TEXT SECTION

####################

Understanding Python’s Key-Sharing Dictionaries, sys.getsizeof, and the 3.12 Memory Increase

Learn how Python’s key-sharing dictionaries impact sys.getsizeof, why __dict__ size ignores value lengths, and what changed in Python 3.12 vs 3.10: PyDictValues.

Python’s Key-Sharing dictionaries keep memory usage of many similar objects in check by splitting metadata from per-instance data. But when you measure such objects with sys.getsizeof, the numbers may look counterintuitive. Let’s unpack what exactly is being measured, why changing values does not affect the reported size, and why Python 3.12 shows a larger baseline than 3.10.

Reproducing the question

The setup is straightforward: an instance with several attributes and a size measurement on its __dict__:

import sys
class Record:
    def __init__(self, x0, x1, x2, x3, x4):
        self.f0 = x0
        self.f1 = x1
        self.f2 = x2
        self.f3 = x3
        self.f4 = x4
scheme = Record('blue', 'orange', 'green', 'yellow', 'red')
sys.getsizeof(vars(scheme))  # e.g., 296 on Python 3.12.5

On Python 3.12.5 this returns 296 bytes for the object’s attribute dictionary, while Python 3.10.11 returns 104. Changing values to very long strings or replacing an attribute name with a very long identifier still leaves the reported size unchanged.

What Key-Sharing dicts actually store

A Key-Sharing dictionary consists of two parts: a shared keys table held at the class level, and a per-instance value array. All instances of the same class share the same keys table. Each instance then stores the actual values in a value array that corresponds to those shared keys.

In CPython this is implemented inside PyDictObject. The internal field ma_values either is NULL or points to the array used for split tables. The important detail for Python users is that the attribute mapping you see as obj.__dict__ is still a dict in terms of Python’s type system. The key-sharing machinery is an internal layout optimization, not a different Python-visible type.

####################

INFORMATION PROVIDED
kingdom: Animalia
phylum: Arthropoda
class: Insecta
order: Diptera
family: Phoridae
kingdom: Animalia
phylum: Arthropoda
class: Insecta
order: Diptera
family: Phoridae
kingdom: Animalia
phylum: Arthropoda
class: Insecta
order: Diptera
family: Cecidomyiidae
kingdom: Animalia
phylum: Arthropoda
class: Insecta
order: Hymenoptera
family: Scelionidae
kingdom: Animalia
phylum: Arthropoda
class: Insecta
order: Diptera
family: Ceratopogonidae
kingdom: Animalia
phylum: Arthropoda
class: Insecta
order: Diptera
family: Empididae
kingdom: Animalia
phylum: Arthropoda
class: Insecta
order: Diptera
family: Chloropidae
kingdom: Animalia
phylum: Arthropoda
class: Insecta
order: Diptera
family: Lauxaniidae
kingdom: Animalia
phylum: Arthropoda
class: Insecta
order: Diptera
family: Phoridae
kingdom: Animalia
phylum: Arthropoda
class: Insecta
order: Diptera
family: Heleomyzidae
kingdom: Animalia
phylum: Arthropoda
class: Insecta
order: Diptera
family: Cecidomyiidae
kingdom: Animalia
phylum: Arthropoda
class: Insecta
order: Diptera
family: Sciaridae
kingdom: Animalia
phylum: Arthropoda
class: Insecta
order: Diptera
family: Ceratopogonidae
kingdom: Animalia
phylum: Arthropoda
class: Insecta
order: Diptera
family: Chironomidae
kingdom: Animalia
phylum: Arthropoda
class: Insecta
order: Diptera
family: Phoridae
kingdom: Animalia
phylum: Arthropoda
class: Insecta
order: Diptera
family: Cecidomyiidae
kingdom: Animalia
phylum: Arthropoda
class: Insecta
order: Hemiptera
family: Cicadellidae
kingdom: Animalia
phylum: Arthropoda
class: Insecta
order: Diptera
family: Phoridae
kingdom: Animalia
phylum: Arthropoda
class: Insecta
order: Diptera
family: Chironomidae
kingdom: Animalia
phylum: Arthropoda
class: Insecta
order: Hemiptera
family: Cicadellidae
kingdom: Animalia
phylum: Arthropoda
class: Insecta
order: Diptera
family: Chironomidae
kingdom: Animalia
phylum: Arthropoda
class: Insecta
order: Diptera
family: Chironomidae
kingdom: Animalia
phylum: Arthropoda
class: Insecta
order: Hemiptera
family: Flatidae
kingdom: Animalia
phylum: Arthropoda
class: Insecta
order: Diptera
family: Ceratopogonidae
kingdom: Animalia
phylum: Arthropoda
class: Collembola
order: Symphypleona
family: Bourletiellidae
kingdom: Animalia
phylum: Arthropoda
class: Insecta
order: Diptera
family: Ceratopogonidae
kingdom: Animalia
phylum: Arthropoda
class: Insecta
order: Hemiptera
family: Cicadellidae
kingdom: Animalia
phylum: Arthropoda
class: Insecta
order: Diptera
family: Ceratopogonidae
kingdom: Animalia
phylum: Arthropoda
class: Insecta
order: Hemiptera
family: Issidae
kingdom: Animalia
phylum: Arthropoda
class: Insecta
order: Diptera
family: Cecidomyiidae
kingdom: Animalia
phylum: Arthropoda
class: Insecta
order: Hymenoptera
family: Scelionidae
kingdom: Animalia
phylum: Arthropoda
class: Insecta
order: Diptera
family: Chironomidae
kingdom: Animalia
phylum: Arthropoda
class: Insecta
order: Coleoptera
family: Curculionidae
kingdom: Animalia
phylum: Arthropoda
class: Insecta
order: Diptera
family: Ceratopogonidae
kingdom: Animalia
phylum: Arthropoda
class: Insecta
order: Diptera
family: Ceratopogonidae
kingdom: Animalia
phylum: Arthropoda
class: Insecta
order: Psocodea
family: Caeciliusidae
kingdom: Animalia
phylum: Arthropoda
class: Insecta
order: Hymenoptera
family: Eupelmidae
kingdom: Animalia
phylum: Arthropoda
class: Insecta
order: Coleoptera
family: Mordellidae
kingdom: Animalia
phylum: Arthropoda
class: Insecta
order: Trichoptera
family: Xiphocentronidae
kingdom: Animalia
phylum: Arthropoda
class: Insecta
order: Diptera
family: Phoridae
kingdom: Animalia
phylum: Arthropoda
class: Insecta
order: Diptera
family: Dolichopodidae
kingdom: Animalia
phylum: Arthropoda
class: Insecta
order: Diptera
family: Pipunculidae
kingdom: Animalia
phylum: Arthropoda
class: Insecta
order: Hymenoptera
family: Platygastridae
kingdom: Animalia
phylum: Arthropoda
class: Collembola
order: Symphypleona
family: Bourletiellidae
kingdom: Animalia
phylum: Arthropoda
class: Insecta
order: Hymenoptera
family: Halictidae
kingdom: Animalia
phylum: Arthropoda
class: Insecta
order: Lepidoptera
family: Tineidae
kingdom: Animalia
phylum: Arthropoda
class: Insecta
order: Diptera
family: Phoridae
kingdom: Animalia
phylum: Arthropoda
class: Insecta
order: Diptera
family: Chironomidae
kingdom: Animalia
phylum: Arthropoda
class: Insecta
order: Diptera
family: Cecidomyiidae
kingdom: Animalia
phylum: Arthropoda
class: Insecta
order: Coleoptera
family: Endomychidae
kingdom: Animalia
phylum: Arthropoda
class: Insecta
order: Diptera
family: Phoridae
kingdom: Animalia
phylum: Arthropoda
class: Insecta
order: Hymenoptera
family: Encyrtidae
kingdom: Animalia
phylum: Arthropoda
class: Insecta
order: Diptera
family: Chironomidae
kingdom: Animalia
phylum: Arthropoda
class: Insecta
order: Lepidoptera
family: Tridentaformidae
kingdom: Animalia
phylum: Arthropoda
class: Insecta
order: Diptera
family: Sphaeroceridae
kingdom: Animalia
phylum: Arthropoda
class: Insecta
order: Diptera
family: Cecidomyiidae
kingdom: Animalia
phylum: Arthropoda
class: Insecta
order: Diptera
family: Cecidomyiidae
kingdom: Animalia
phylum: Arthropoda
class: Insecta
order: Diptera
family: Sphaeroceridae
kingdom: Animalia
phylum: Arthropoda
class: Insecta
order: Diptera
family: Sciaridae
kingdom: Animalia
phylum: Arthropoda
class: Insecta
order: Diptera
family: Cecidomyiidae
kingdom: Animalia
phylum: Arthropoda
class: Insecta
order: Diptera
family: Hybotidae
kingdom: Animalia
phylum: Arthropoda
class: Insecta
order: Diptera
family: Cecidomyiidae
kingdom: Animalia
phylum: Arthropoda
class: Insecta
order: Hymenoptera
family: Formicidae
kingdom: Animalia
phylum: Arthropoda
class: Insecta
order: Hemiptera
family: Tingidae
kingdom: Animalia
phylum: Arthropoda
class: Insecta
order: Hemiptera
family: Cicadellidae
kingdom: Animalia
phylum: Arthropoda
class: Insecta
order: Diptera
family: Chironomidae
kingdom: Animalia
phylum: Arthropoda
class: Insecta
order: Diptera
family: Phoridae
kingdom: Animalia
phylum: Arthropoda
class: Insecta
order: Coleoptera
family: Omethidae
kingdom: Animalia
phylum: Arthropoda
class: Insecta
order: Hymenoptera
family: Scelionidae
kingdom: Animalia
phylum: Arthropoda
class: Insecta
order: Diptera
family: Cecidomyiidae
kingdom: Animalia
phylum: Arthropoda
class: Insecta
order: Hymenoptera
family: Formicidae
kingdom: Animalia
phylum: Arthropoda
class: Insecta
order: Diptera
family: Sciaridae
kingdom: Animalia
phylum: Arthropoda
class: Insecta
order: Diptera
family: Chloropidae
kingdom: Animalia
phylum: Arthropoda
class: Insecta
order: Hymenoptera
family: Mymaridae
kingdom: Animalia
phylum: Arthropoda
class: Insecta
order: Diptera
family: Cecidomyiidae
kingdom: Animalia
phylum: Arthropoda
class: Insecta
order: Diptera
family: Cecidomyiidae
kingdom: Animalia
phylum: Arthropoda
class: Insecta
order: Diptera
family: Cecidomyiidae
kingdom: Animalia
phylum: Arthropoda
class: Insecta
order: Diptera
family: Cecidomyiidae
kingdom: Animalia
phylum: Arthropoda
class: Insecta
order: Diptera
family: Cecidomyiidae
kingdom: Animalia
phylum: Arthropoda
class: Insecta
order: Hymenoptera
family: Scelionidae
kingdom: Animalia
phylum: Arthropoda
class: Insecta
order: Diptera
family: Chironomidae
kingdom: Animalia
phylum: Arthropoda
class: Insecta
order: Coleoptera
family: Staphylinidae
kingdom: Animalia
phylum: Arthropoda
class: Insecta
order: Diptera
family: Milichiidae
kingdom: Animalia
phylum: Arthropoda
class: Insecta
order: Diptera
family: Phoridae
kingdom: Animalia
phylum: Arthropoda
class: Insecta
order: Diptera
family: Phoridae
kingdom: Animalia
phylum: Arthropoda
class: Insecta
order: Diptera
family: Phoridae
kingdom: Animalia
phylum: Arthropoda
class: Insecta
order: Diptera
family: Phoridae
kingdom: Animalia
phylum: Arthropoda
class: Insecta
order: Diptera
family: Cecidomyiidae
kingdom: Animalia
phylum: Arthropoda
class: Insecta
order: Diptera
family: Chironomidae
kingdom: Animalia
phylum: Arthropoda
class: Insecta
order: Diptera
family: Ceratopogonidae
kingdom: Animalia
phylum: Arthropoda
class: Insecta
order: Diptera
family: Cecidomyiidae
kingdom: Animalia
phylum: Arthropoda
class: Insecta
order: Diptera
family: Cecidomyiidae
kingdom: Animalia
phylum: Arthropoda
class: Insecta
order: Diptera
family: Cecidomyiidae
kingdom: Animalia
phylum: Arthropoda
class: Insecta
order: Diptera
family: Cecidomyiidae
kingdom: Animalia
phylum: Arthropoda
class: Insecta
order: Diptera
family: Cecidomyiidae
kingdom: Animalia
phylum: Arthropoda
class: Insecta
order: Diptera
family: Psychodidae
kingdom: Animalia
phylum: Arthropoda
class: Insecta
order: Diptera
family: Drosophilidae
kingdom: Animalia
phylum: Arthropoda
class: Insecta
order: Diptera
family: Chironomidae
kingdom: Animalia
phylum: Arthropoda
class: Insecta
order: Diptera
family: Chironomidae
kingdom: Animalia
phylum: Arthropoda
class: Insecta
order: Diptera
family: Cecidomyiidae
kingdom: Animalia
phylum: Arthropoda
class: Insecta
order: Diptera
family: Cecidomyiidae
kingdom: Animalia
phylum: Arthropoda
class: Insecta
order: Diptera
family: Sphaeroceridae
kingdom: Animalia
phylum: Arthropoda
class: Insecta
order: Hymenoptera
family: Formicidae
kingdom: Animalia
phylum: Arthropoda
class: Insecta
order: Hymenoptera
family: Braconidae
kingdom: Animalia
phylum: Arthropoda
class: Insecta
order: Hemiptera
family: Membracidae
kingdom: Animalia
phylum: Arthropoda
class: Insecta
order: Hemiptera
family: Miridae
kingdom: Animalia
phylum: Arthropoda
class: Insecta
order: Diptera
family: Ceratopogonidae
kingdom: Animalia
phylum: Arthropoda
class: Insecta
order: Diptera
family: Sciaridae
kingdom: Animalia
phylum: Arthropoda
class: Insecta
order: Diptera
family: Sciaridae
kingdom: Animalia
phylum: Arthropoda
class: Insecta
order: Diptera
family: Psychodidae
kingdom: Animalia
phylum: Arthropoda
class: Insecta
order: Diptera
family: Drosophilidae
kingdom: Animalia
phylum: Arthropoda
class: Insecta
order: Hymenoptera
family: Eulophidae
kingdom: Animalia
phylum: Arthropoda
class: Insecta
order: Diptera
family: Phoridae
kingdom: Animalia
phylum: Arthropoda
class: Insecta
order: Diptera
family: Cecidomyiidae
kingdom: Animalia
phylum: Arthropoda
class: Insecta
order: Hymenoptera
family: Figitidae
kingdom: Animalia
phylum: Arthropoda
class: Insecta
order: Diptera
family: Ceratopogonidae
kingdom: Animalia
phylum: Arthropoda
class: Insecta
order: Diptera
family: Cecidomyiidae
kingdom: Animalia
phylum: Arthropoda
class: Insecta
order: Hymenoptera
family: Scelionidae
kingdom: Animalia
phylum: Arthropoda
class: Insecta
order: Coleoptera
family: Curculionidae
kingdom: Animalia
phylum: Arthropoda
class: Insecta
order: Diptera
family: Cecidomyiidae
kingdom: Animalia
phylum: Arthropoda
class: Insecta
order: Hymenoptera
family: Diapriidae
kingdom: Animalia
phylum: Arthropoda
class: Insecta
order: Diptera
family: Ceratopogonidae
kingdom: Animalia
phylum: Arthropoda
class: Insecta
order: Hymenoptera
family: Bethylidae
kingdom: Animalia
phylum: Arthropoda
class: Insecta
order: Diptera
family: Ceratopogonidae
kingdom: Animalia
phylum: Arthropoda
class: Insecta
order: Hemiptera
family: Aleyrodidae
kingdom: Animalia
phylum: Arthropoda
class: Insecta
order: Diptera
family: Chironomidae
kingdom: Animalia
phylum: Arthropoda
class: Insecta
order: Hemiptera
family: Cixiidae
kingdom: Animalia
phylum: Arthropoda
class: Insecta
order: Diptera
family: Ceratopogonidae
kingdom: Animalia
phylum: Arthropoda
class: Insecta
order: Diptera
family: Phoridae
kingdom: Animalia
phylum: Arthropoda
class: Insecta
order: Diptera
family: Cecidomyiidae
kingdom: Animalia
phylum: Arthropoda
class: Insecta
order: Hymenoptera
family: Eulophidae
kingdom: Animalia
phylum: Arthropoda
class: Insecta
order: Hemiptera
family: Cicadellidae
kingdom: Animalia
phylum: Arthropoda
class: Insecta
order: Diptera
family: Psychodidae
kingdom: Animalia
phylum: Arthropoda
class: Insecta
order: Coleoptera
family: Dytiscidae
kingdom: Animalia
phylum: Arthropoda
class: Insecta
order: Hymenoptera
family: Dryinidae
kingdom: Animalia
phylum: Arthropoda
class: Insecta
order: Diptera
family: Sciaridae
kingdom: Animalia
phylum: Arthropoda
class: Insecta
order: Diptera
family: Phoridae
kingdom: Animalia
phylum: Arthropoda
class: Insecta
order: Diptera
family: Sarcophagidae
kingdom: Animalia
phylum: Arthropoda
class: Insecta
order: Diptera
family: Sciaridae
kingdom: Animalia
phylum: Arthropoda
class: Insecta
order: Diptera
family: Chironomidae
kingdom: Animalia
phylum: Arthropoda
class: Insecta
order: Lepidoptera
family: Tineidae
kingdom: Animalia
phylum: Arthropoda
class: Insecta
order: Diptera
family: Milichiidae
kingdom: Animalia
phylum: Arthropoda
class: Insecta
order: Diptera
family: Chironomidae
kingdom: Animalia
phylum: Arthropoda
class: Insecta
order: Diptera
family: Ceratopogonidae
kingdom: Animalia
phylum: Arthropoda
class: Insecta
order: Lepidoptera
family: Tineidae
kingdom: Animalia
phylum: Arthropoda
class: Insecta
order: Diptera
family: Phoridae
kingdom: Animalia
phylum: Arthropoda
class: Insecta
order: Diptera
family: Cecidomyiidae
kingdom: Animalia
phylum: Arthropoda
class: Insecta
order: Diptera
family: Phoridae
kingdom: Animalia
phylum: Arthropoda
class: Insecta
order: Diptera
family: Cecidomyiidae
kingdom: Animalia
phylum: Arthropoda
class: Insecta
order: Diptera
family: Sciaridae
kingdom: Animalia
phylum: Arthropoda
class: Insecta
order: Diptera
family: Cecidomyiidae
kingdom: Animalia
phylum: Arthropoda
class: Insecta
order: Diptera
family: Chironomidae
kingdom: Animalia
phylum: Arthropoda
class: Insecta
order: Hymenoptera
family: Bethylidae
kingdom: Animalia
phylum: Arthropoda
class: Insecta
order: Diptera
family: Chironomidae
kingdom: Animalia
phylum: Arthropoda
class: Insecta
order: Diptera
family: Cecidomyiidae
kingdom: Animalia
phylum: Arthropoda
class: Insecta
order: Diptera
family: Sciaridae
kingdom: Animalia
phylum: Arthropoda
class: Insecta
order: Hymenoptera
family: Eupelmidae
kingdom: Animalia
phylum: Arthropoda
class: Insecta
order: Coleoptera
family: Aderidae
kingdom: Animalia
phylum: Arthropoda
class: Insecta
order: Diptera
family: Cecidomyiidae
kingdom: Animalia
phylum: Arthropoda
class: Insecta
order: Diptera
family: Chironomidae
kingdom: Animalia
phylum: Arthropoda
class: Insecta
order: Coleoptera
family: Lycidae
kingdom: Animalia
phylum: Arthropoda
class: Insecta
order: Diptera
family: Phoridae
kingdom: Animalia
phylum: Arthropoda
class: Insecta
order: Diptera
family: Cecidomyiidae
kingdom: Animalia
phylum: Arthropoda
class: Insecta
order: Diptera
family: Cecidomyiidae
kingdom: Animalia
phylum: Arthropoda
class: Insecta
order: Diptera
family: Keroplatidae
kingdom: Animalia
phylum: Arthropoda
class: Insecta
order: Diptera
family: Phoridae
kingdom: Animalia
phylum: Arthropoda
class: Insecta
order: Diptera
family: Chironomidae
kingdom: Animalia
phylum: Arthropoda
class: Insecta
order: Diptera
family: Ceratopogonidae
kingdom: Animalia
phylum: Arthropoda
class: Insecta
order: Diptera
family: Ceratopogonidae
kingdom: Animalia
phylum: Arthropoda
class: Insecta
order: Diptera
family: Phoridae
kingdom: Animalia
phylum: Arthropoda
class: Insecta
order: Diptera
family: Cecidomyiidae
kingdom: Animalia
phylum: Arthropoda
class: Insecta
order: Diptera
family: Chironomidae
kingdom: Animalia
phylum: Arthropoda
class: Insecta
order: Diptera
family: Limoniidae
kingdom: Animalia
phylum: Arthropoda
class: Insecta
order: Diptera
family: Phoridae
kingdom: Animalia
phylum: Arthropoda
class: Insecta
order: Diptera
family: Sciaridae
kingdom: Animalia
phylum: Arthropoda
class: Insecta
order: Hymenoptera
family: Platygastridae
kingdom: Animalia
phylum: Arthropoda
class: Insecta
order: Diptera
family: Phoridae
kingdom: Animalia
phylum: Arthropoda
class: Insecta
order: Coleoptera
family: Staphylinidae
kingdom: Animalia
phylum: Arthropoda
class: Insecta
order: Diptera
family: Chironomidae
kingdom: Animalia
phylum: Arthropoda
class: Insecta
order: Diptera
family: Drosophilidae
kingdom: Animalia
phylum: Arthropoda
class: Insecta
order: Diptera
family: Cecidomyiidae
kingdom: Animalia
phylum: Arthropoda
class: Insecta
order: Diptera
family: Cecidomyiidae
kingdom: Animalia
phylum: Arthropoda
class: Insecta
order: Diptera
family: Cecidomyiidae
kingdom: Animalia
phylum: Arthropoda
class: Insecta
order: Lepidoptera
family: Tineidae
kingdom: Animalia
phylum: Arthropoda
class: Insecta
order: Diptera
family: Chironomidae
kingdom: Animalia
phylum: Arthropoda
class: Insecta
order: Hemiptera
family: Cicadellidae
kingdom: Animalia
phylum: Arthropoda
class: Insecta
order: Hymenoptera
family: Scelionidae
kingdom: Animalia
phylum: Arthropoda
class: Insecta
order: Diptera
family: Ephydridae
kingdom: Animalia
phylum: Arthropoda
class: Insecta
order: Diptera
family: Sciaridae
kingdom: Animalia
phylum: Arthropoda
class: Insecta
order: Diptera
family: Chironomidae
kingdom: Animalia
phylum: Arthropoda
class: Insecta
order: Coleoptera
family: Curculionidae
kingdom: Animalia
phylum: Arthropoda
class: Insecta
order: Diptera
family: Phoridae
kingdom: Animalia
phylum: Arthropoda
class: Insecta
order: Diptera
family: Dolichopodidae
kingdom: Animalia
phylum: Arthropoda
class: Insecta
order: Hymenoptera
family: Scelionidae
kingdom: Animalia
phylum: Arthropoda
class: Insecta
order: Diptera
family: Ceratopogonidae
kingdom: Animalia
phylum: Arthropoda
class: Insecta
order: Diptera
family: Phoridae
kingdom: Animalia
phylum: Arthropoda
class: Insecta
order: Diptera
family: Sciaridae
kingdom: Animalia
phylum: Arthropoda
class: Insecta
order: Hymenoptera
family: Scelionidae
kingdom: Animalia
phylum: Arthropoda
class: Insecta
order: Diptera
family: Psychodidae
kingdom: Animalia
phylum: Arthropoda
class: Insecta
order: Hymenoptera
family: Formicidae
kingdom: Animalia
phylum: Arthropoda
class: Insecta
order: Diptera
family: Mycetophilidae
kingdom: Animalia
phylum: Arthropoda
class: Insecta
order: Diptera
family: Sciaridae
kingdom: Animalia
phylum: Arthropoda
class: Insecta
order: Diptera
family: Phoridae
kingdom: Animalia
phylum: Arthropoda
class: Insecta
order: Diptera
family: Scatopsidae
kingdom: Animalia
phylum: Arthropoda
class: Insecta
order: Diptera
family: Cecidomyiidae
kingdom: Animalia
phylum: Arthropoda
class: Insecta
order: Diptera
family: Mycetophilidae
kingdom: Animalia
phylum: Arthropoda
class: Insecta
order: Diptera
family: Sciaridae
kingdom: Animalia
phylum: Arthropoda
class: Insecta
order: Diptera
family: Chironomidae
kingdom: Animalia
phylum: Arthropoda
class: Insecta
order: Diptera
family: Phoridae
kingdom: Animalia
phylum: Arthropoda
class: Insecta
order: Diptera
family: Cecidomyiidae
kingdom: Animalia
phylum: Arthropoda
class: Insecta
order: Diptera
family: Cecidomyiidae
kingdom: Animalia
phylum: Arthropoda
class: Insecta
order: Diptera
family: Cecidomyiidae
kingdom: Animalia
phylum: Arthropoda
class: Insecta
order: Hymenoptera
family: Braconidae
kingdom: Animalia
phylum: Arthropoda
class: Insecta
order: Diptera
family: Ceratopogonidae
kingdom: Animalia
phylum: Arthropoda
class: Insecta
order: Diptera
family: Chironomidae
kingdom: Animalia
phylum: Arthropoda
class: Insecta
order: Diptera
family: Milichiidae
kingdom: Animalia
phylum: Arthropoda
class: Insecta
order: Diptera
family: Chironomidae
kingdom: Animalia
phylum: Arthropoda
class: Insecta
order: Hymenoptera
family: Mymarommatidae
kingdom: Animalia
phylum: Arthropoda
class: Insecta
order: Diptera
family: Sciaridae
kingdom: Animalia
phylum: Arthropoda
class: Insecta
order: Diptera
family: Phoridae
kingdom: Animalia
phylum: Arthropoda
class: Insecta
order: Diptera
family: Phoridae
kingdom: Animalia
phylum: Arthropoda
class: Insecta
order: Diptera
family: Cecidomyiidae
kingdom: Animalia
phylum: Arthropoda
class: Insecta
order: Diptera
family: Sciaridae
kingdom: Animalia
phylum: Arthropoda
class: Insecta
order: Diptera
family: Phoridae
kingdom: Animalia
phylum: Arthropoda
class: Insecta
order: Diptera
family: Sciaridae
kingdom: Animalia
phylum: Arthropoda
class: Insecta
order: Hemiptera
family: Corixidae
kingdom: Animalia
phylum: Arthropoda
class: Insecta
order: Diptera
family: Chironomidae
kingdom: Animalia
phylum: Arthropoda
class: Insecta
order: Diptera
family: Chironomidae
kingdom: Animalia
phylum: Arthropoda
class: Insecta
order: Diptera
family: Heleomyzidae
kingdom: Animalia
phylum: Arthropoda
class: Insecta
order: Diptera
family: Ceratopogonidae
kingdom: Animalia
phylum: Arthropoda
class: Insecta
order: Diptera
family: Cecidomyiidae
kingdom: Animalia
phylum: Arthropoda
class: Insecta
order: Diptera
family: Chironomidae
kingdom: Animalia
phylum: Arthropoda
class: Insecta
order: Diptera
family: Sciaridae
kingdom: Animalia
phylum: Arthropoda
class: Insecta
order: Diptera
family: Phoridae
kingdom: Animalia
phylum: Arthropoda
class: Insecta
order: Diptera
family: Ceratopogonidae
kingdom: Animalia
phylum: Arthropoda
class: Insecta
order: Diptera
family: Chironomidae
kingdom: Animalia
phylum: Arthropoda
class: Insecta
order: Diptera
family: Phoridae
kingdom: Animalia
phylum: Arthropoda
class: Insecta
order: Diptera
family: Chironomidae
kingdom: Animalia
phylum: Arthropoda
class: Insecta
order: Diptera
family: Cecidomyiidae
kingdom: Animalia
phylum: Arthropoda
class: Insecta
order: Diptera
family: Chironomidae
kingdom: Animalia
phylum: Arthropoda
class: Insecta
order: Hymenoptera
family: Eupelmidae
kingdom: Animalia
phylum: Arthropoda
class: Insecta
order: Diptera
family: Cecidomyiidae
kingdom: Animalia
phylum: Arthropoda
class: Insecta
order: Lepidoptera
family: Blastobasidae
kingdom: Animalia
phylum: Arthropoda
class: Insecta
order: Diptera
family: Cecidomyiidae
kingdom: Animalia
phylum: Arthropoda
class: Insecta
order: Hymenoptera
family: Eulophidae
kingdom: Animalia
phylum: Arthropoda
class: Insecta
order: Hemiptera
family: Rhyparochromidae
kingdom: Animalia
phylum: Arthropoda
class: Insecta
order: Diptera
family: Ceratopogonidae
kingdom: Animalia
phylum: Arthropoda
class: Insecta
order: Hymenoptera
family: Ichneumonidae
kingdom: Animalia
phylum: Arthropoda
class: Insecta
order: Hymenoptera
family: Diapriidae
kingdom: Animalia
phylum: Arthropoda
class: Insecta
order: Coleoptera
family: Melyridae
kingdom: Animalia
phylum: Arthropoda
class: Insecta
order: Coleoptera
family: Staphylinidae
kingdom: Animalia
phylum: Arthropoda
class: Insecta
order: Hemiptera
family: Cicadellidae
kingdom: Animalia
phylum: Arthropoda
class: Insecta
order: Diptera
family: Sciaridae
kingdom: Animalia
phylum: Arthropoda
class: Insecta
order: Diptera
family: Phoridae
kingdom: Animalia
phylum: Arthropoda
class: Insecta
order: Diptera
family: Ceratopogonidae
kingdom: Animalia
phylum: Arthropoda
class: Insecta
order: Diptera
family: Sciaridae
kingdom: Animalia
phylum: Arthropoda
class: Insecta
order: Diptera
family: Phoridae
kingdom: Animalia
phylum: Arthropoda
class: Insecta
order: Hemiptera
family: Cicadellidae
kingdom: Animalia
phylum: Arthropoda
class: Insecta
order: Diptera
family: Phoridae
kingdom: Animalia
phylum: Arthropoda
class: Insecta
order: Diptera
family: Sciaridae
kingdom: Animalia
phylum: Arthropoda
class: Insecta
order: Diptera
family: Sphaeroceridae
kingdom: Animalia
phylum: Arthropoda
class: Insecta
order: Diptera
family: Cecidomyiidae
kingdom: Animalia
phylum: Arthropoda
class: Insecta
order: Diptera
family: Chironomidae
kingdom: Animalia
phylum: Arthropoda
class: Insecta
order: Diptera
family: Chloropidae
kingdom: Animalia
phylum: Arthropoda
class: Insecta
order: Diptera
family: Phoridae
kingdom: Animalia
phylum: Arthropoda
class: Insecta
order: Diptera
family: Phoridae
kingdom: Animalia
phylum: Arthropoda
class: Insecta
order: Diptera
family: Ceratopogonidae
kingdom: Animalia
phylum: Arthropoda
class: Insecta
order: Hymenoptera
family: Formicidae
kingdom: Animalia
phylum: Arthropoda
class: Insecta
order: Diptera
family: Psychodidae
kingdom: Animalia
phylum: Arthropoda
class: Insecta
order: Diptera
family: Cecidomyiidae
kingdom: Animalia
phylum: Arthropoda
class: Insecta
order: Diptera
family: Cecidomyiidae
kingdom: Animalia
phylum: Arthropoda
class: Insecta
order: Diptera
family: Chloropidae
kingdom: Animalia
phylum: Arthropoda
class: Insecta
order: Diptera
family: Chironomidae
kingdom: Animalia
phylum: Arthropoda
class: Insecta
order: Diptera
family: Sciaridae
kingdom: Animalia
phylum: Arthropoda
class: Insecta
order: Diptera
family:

####################

EXERCISE TASKS
(1) Answer these questions from the text on Python's key-sharing dictionaries:
(a) What size does Python 3.10.11 report for the attribute dictionary in the example?
(b) At what level is the shared keys table held?
(c) Which internal field either is NULL or points to the array used for split tables?
(2) Write a continuation of the text on Python's key-sharing dictionaries, picking up right after its final sentence.
The rows are separate material, apart from the text on Python's key-sharing dictionaries.

EXPECTED RESULTS
(1)
(a) 104 bytes.
(b) At the class level.
(c) ma_values.

(2)
What sys.getsizeof really measures here

sys.getsizeof reports the memory footprint of the object you pass to it. When you call it on vars(obj) or obj.__dict__, you are measuring the dictionary object itself, not the objects it references. The dictionary holds pointers to the attribute values, and the size of those pointers is constant regardless of the size of the actual values.

This explains two observations at once. Making a value extremely large does not change the reported size because only the pointer to that value lives in the dictionary. Making an attribute name extremely long does not change the reported size either, because the attribute names are part of the shared keys table, not the per-instance dictionary you are measuring.

Integers behave the same way in this context. In Python, integers are objects, and the dictionary stores pointers to them. The pointer size is constant regardless of what it points to.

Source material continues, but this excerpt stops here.